In summary, we showed here that the abundantly present polyploid hepatocytes in the mouse liver are the source of physiological hepatocyte turnover during aging. No evidence for a dominant contribution of a diploid liver stem cell during aging was found. Similar processes may occur in the polyploids of other organs with slow cellular turnover, such as acinar cells in the pancreas. In addition, polyploids exhibited characteristic gene expressions compared with diploids, which may be predetermined irrespective of cell types.
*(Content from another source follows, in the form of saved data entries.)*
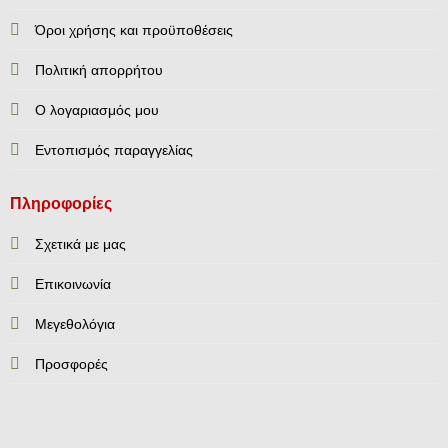
Όροι χρήσης και προϋποθέσεις
Πολιτική απορρήτου
Ο λογαριασμός μου
Εντοπισμός παραγγελίας
Πληροφορίες
Σχετικά με μας
Επικοινωνία
Mεγεθολόγια
Προσφορές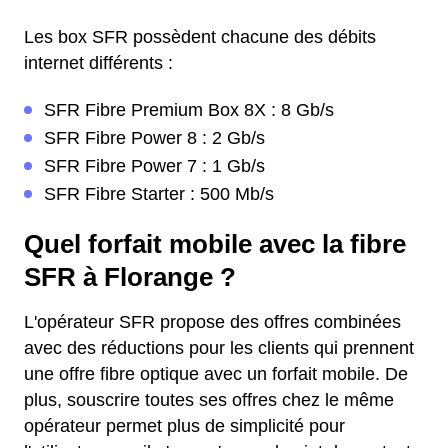
Les box SFR possèdent chacune des débits
internet différents :
SFR Fibre Premium Box 8X : 8 Gb/s
SFR Fibre Power 8 : 2 Gb/s
SFR Fibre Power 7 : 1 Gb/s
SFR Fibre Starter : 500 Mb/s
Quel forfait mobile avec la fibre
SFR à Florange ?
L'opérateur SFR propose des offres combinées
avec des réductions pour les clients qui prennent
une offre fibre optique avec un forfait mobile. De
plus, souscrire toutes ses offres chez le même
opérateur permet plus de simplicité pour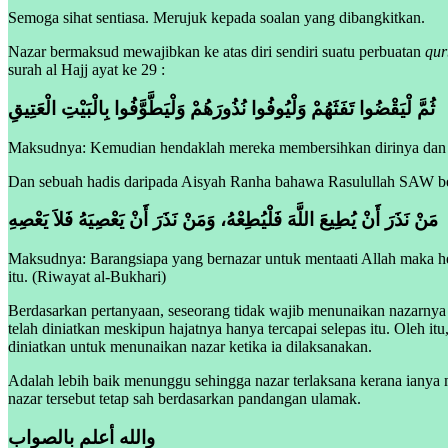
Semoga sihat sentiasa. Merujuk kepada soalan yang dibangkitkan.
Nazar bermaksud mewajibkan ke atas diri sendiri suatu perbuatan
qur
surah al Hajj ayat ke 29 :
ثُمَّ لْيَقْضُوا تَفَثَهُمْ وَلْيُوفُوا نُذُورَهُمْ وَلْيَطَّوَّفُوا بِالْبَيْتِ الْعَتِيقِ
Maksudnya: Kemudian hendaklah mereka membersihkan dirinya dan h
Dan sebuah hadis daripada Aisyah Ranha bahawa Rasulullah SAW be
مَنْ نَذَرَ أَنْ يُطِيعَ اللَّهَ فَلْيُطِعْهُ، وَمَنْ نَذَرَ أَنْ يَعْصِيَهُ فَلاَ يَعْصِهِ
Maksudnya:
Barangsiapa yang bernazar untuk mentaati Allah maka h
itu. (Riwayat al-Bukhari)
Berdasarkan pertanyaan, seseorang tidak wajib menunaikan nazarnya 
telah diniatkan meskipun hajatnya hanya tercapai selepas itu. Oleh it
diniatkan untuk menunaikan nazar ketika ia dilaksanakan.
Adalah lebih baik menunggu sehingga nazar terlaksana kerana ianya m
nazar tersebut tetap sah berdasarkan pandangan ulamak.
والله أعلم بالصواب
Moreover, polyploidy-related upregulation of mitochondrial function genes was especially impaired during aging, and polyploid hepatocytes showed higher expressions of lipid and fatty acid metabolic genes than young cells. Although the mechanisms that link polyploidy and age-related liver dysfunction need further investigation, findings here underscore the importance of polyploid hepatocytes in aging-related metabolic liver diseases.
Acknowledgements
The rAAV-Ttr-Cre construct was kindly provided by Dr Holger Willenbring of University of California San Francisco. RNA sequencing FASTQ data were submitted to the NCBI GEO: Accession number GSE161171.
Footnotes
Conflicts of interest This author discloses the following: Oregon Health and Science University and Markus Grompe have a significant financial interest in Yecuris, Corp, Tigard, Oregon a company that may have a commercial interest in the results of this research and technology. This potential conflict of interest has been reviewed and managed by Oregon Health and Science University. The other authors disclose no conflicts.
Funding This work was supported by National Institutes of Health grant CA190144 and the research grant of Astellas Foundation for Research on Metabolic Disorders.